Une rose ouverte de Ghassan Salhab | Berlinale
La femme s’appelait Rosa Luxembourg, penseuse et combattante, assassinée par la soldatesque le 15 janvier 1919 à Berlkin, son corps jeté dans le Landwehrkanal. L’idée fut celle qu’on appela révolution, et qui porta les espoirs, les actes, les souffrances et les joies des millions de personnes opprimées à travers tout le XXe siècle. Avec des lambeaux de textes et des bribes d’images, l’auteur de Beyrouth fantôme et de La Vallée se fait chaman pour invoquer la figure de la dirigeante spartakiste.
Bizarre, pas aimable, Gli Ultimi a vederli vivere invente l’équivalent au cinéma de ce qu’on appelle une écriture blanche: un ton neutre, impassible, pour accompagner une journée de la vie ordinaire d’une famille dans la campagne italienne, famille dont on sait qu’elle sera tuée durant la nuit suivante.
Sans aucun effet, la réalisatrice italienne Sara Summa réussit avec ce premier long-métrage à laisser croître une intensité qui donne aux détails de chaque instant une qualité inédite, une coloration mystérieuse.
Le destin fatal qui était d’abord un artifice pour dramatiser devient une sorte de musique lancinante, murmurée, qui tend presque à s’effacer devant la matérialité –physique, émotionnelle– de ce qui advient à ces quatre protagonistes.
Créatif trublion, le Québécois Denis Côté est de retour avec Répertoire des villes disparues. Soit une chronique d’un village du Grand Nord canadien où se produisent des phénomènes aussi surnaturels qu’une insondable lassitude de vivre, et le peu d’appétence pour la fréquentation de son voisinage.
Suite à un drame –le suicide inexpliqué d’un jeune homme– pas étonnant que commencent à apparaître des personnages qui, pour être de fiction, n’en occupent pas moins une place active dans le paysage de l’hiver. Pour simplifier, on dit: des fantômes.
L’important est que, fantômes ou pas, il y a sans cesse des apparitions dans le nouveau film du réalisateur de Curling et de Vic + Flo ont vu un ours, des apparitions, c’est-à-dire des images de cinéma, bien présentes, pas prévues, et où le plus émouvant n’est pas dans ce qu’on voit, mais dans ce qu’on ne voit pas et qu’on pressent grâce à ce qu’on voit.
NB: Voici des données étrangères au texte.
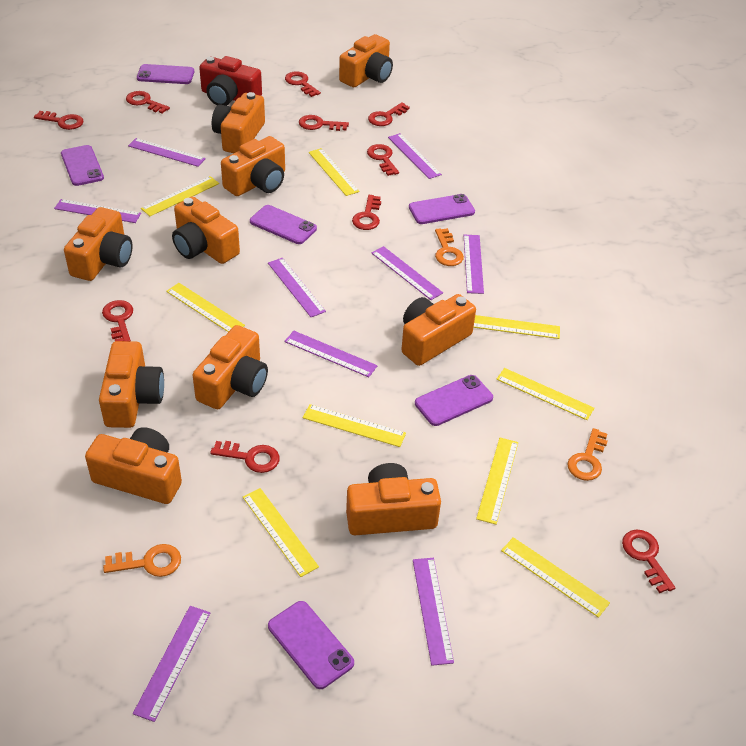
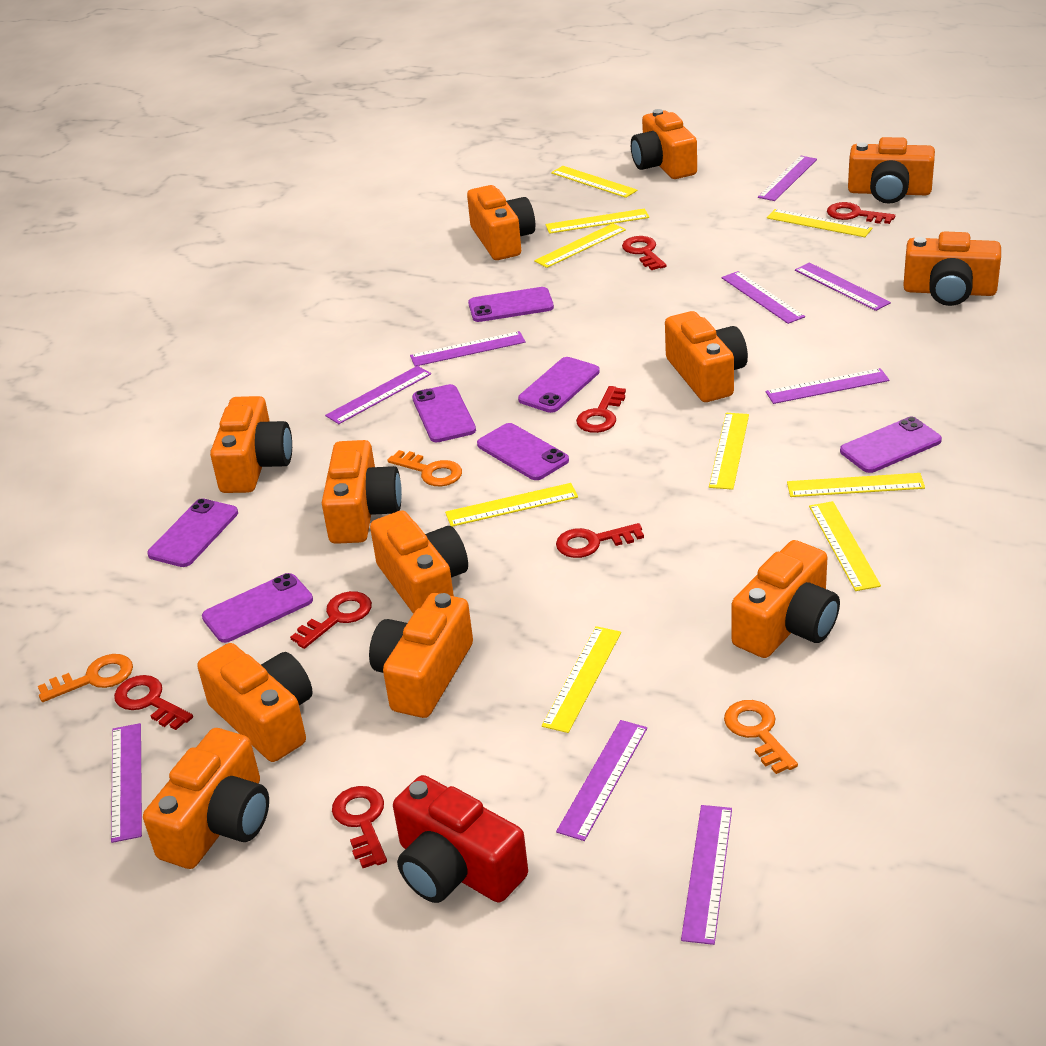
orange camera: [64,207,133,281] [85,427,182,504] [99,341,164,428] [172,197,240,264] [193,325,268,409] [212,92,265,153] [221,136,285,196] [339,34,393,87] [346,463,441,535] [401,294,476,366] = 10 -> [143,728,269,869] [197,643,313,762] [210,396,292,493] [322,440,402,544] [369,593,473,718] [370,510,468,614] [467,185,535,260] [631,109,697,179] [665,311,748,402] [732,540,840,658] [848,137,935,204] [903,231,1001,306] = 12
purple phone: [61,145,104,186] [137,64,194,84] [250,205,317,244] [268,601,354,689] [409,194,475,224] [415,375,493,426] = 6 -> [147,498,238,567] [202,573,313,643] [412,384,476,442] [468,287,554,322] [477,423,569,480] [518,357,600,413] [840,417,942,473] = 7
red key: [34,111,84,130] [102,300,133,341] [126,91,170,113] [210,441,280,473] [285,71,321,97] [299,115,349,131] [352,195,381,230] [367,144,399,176] [368,102,410,126] [622,530,675,593] = 10 -> [114,675,193,730] [290,591,372,649] [332,786,387,868] [556,523,644,558] [576,386,626,433] [622,236,666,270] [827,202,895,224] = 7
Plus étonnant encore peut-être, saturé d’un cinéma mystérieux à force d’évidence, voici I Was at Home, But d’Angela Schanelec, cinéaste allemande d'une rigoureuse originalité.
Les animaux de Brême font entrer dans une histoire effrayante et triste, drôle et quotidienne. Il y a un enfant qui réapparaît étrangement sale, un vélo argenté qui ne marche pas, des élèves qui répètent Hamlet.
Il y a une sorte de logique cryptée qui entraîne sur les pas de cette femme, de cette mère, de cette Berlinoise souvent taciturne, d’un coup emballée de fureur. On ne sait jamais ce qui va se passer dans le plan suivant, on voit que ça vibre et que ça palpite, le garçon est à l’hôpital, la petite fille a salopé la cuisine, Ophélie s’est noyée.
Le chien dort près de l’âne après avoir déchiqueté le lapin, les musiciens ne joueront pas, la jeune fille blonde ne restera pas avec le prof barbu. Peut-être que tout ça ne fait pas un film, ce que les marchands et les académiciens appelleraient un film. Mais du cinéma, ah ça oui!